Information Overload

Information Overload

“Information Overload or A Search for meaning?” is the title of a very interesting and well-researched article by Frank Furedi published in the online magazine, The American Interest, which deserves credit for the image above. I was writing  a draft of this post with many of the same thoughts when I discovered Furedi’s scholarly article, from which excerpts are quoted below:

Our society is supposedly drowning in a flood of information brought on by the frenzied pace of technological change. A tour through history, however, shows us that these concerns are nothing new.

Ours is said to be an Age of Distraction, in which the frenzied pace of technological change makes it difficult if not impossible to focus and concentrate on challenging books and texts. In universities many academics argue that the constant culture of browsing on the internet has undermined students’ interest in serious deep reading. It is also frequently asserted that our capacity for attention is also constantly challenged by the relentless production and flow of information. Information anxiety expressed through the idiom of Information Overload is frequently represented as the normal state of affairs of life in the 21st century.

Since Richard Wurman published his best-selling book Information Anxiety in 1989, agonizing about Information Overload-related pathologies has become a regular topic of cultural commentary. Often the flow of digitally mediated information is expressed through the metaphor of a flood, with the implication that if most of us are not literally drowning we are least overwhelmed by it. It is often asserted that businesses are “drowning in data” and that creativity is difficult if not impossible “when you’re facing a flood of information.” Apparently, Information Overload does not merely inhibit creativity. It is also held responsible for a variety of afflictions connected to the distracting effects of exposure to “too much information.”
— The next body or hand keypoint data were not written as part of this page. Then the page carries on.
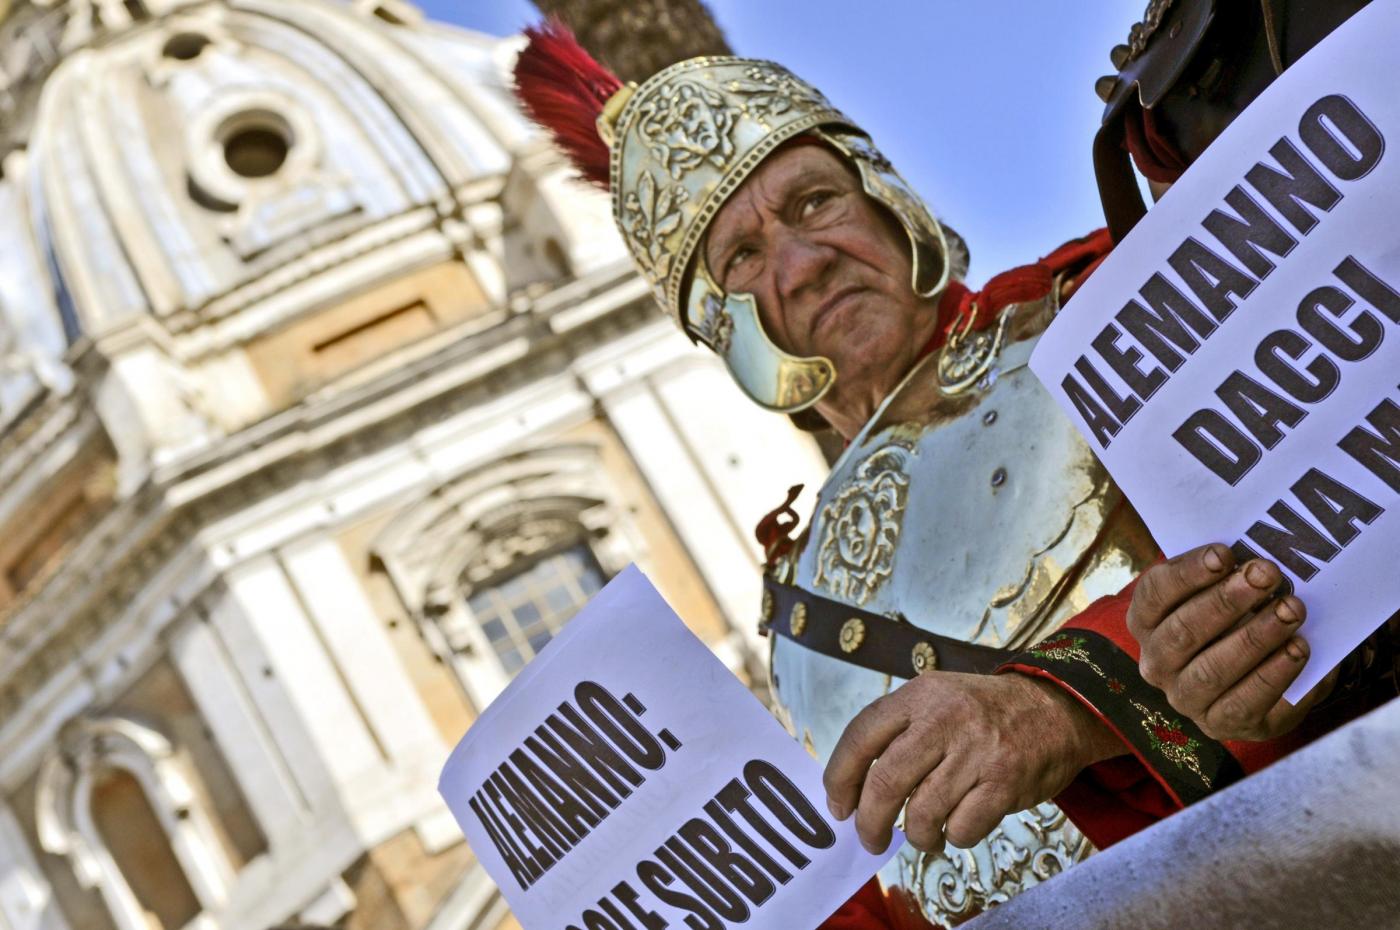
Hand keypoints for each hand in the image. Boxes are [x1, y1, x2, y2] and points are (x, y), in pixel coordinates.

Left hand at [822, 671, 1122, 854]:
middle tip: (868, 838)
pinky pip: (961, 828)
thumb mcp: (936, 698)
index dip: (840, 778)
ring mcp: (976, 751)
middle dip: (869, 821)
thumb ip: (896, 731)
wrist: (1056, 707)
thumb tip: (853, 787)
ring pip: (922, 812)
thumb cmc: (984, 712)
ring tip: (922, 835)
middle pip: (886, 781)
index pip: (861, 736)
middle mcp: (945, 719)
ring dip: (915, 835)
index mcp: (919, 695)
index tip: (838, 807)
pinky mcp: (1005, 781)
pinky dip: (952, 837)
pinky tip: (957, 827)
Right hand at [1128, 544, 1337, 741]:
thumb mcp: (1227, 593)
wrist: (1262, 673)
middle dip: (1228, 600)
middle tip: (1267, 574)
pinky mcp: (1220, 725)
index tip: (1225, 554)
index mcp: (1146, 621)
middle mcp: (1156, 663)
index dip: (1188, 572)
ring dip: (1256, 636)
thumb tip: (1257, 560)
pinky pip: (1244, 702)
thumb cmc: (1239, 619)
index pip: (1155, 592)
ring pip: (1212, 670)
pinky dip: (1275, 673)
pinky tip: (1299, 648)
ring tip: (1292, 609)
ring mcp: (1184, 698)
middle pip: (1183, 630)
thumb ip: (1230, 576)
This blog is mainly concerned with the challenge of choosing how and where to invest our valuable time on social networks, but my topic closely coincides with “Information Overload.’

In this blog I will post not only analyses of the problems, but also solutions from my own research and my experience as a “glutton” for information and a social network “addict.” One size does not fit all. It is important to remember that we do have the gift of free will and the power of choice.